Quando o navio estava para atracar numa parada obrigatória, Chipre, houve um alvoroço. Era preciso trocar algum dinheiro pela moeda local. O banco do navio já parecia um outro país e nós éramos vistos pelos turistas como personagens raros, talvez um pouco assustadores. Perecia ser difícil a eles crer que tivéssemos necessidade de trocar algum dinheiro, como se não precisássemos comprar algo para comer, pelo menos, em Chipre, onde o comércio local não era barato, mas com certeza era mais em conta do que qualquer copo de chá no navio.
Descemos com todos e por alguns minutos ficamos iguais pisando pela primeira vez naquela ilha, caminhando sob a curva de uma montanha imensa que apostava numa vastidão de mar atrás de si. As ruas cuidadosamente asfaltadas, largas, e a melhor surpresa: figos e uvas pelas ruas, em quintais semi-abandonados. Em minutos largamos a via de acesso principal e nos separamos dos demais. As quatro horas passadas em Chipre gastamos andando pelos arredores, em direção a grande montanha, sem nunca alcançá-la. Patrick e eu queríamos ir, mas Karl argumentou que não deveríamos nos afastar demais sob pena de perder o barco e o dinheiro investido na passagem. Rimos juntos da quentura louca dos pensamentos meu e de Patrick e da razão acima de tudo de Karl. Decidimos sentar e comer as uvas e figos graciosamente furtados. E nisso, no quesito furto, Karl deu escuta a Patrick e a mim, afinal aqueles figos, não diríamos as uvas, estavam maduros para nenhum futuro em poucas horas. Era justo come-los. As uvas eram um luxo de delito, que só Patrick praticou.
Já estávamos voltando, em passos apressados, quando escutamos a primeira chamada do navio. Chegamos a tempo. Chipre ficou para trás e prometemos voltar.
A separação foi dolorosa. Havia beijos a serem dados, abraços, transas e o tal do inexplicável compromisso emocional, que se impusera tão forte entre nós. Os dois me queriam e eu queria os dois, mas terminamos singelamente sentados na estação de trem de Haifa comendo laranjas com biscoitos de água e sal. Os dois tentando em vão me convencer a ficar, queriam pagar o preço da passagem de trem para Telaviv, queriam me convencer a ir para Jerusalém, dizer não aos Kibbutz, conhecer o lado melhor do povo do povo de Israel.

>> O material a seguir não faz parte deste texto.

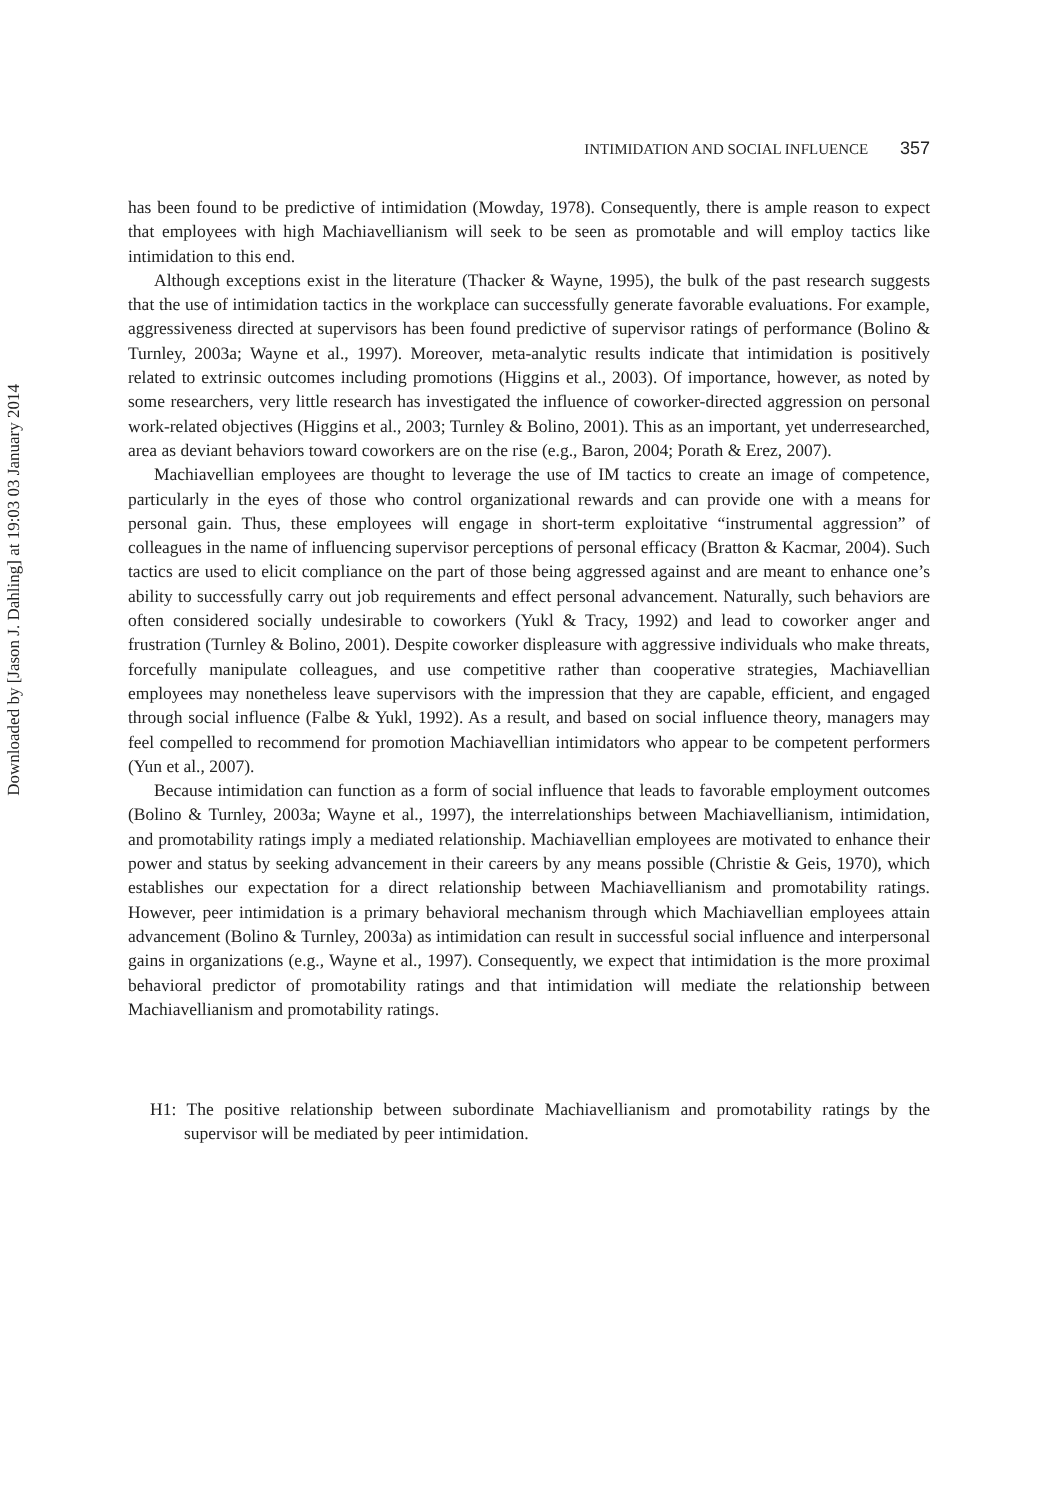Downloaded by [Jason J. Dahling] at 19:03 03 January 2014
INTIMIDATION AND SOCIAL INFLUENCE 357
has been found to be predictive of intimidation (Mowday, 1978). Consequently, there is ample reason to expect that employees with high Machiavellianism will seek to be seen as promotable and will employ tactics like intimidation to this end.
Although exceptions exist in the literature (Thacker & Wayne, 1995), the bulk of the past research suggests that the use of intimidation tactics in the workplace can successfully generate favorable evaluations. For example, aggressiveness directed at supervisors has been found predictive of supervisor ratings of performance (Bolino & Turnley, 2003a; Wayne et al., 1997). Moreover, meta-analytic results indicate that intimidation is positively related to extrinsic outcomes including promotions (Higgins et al., 2003). Of importance, however, as noted by some researchers, very little research has investigated the influence of coworker-directed aggression on personal work-related objectives (Higgins et al., 2003; Turnley & Bolino, 2001). This as an important, yet underresearched, area as deviant behaviors toward coworkers are on the rise (e.g., Baron, 2004; Porath & Erez, 2007).
Machiavellian employees are thought to leverage the use of IM tactics to create an image of competence, particularly in the eyes of those who control organizational rewards and can provide one with a means for personal gain. Thus, these employees will engage in short-term exploitative “instrumental aggression” of colleagues in the name of influencing supervisor perceptions of personal efficacy (Bratton & Kacmar, 2004). Such tactics are used to elicit compliance on the part of those being aggressed against and are meant to enhance one’s ability to successfully carry out job requirements and effect personal advancement. Naturally, such behaviors are often considered socially undesirable to coworkers (Yukl & Tracy, 1992) and lead to coworker anger and frustration (Turnley & Bolino, 2001). Despite coworker displeasure with aggressive individuals who make threats, forcefully manipulate colleagues, and use competitive rather than cooperative strategies, Machiavellian employees may nonetheless leave supervisors with the impression that they are capable, efficient, and engaged through social influence (Falbe & Yukl, 1992). As a result, and based on social influence theory, managers may feel compelled to recommend for promotion Machiavellian intimidators who appear to be competent performers (Yun et al., 2007).
Because intimidation can function as a form of social influence that leads to favorable employment outcomes (Bolino & Turnley, 2003a; Wayne et al., 1997), the interrelationships between Machiavellianism, intimidation, and promotability ratings imply a mediated relationship. Machiavellian employees are motivated to enhance their power and status by seeking advancement in their careers by any means possible (Christie & Geis, 1970), which establishes our expectation for a direct relationship between Machiavellianism and promotability ratings. However, peer intimidation is a primary behavioral mechanism through which Machiavellian employees attain advancement (Bolino & Turnley, 2003a) as intimidation can result in successful social influence and interpersonal gains in organizations (e.g., Wayne et al., 1997). Consequently, we expect that intimidation is the more proximal behavioral predictor of promotability ratings and that intimidation will mediate the relationship between Machiavellianism and promotability ratings.
H1: The positive relationship between subordinate Machiavellianism and promotability ratings by the supervisor will be mediated by peer intimidation.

Eu estava segura de que queria me instalar em um kibbutz para dar um tempo e meu destino era um endereço de escritório que contratava e encaminhava voluntários para trabalhar no esquema. O trem chegou e eu fui deixando os dois para trás, parados, os olhos marejados, fui levando o gosto de biscoito de água e sal com laranja e mais uma saudade sem cura, que é a saudade do que não se fez, do que não se arriscou sentir, como a saudade dos amores platônicos da infância, alguma coisa pura e viva que nunca morre.



A formiga sempre deixa escapar um resto, talvez algo que a agrade mais, porque ao chegar ao tornozelo dá meia volta sobre o peito tombado do pé e enfia-se outra vez pelo dedo médio e depois, quase deslizando, com grande agilidade e rapidez, passeia pelo dorso, sempre dando pequenas paradas, aproveitando alimentos micro particulares; líquidos, gasosos, sólidos, deve ser um mundo imenso para ela a morte de Domique. Jamaica, sempre chorando, não pode perceber a vida tão próxima de Dominique, aquela dança entre as duas, a sensação de poder deixar acontecer tudo. Pio fuma um Marlboro normal afastado, olhando o mar. Tass mexe no fogo empurrando pauzinhos secos para as brasas. Posso sentir algum momento de paz porque eles não virão para matá-la, não afugentarão a pobre desse último calor que emana do corpo de Dominique. Ela perdeu a cor inicialmente azul, agora está branca sob o luar e sente, sem o escrúpulo separatista dos vivos, o carinho suave que rodeia seus pés. Não é mais aquele ser humano vivaz, angustiado e agitado que chegara há poucos dias de Haia. Já não precisa se preocupar com desculpas aos pais por ser quem é, sentir como sente, fazer o que faz, não é mais necessário optar entre ser mãe ou ser uma profissional bem-sucedida e muito menos precisará cair no calvário de ser uma nova miserável mulher em tripla jornada, na fila de algum câncer, um de seus medos confessos. Passando dos trinta anos, mesmo na contemporânea Haia, Dominique sofrera de um mal que a mim parecia ser endêmico de países subdesenvolvidos. Formigas são formigas em qualquer lugar, sempre podem ser pisadas por botinas que calçam homens com mau-hálito, em qualquer lugar. As diferenças não são raciais. Isso era muito evidente na relação entre Dominique e a formiga. A mesma Dominique que lamentara a ausência da mãe em sua infância, o desejo reprimido por um beijo sem batom, agora vive, com outro ser de uma raça totalmente diferente, a mais doce das intimidades: sem rejeição.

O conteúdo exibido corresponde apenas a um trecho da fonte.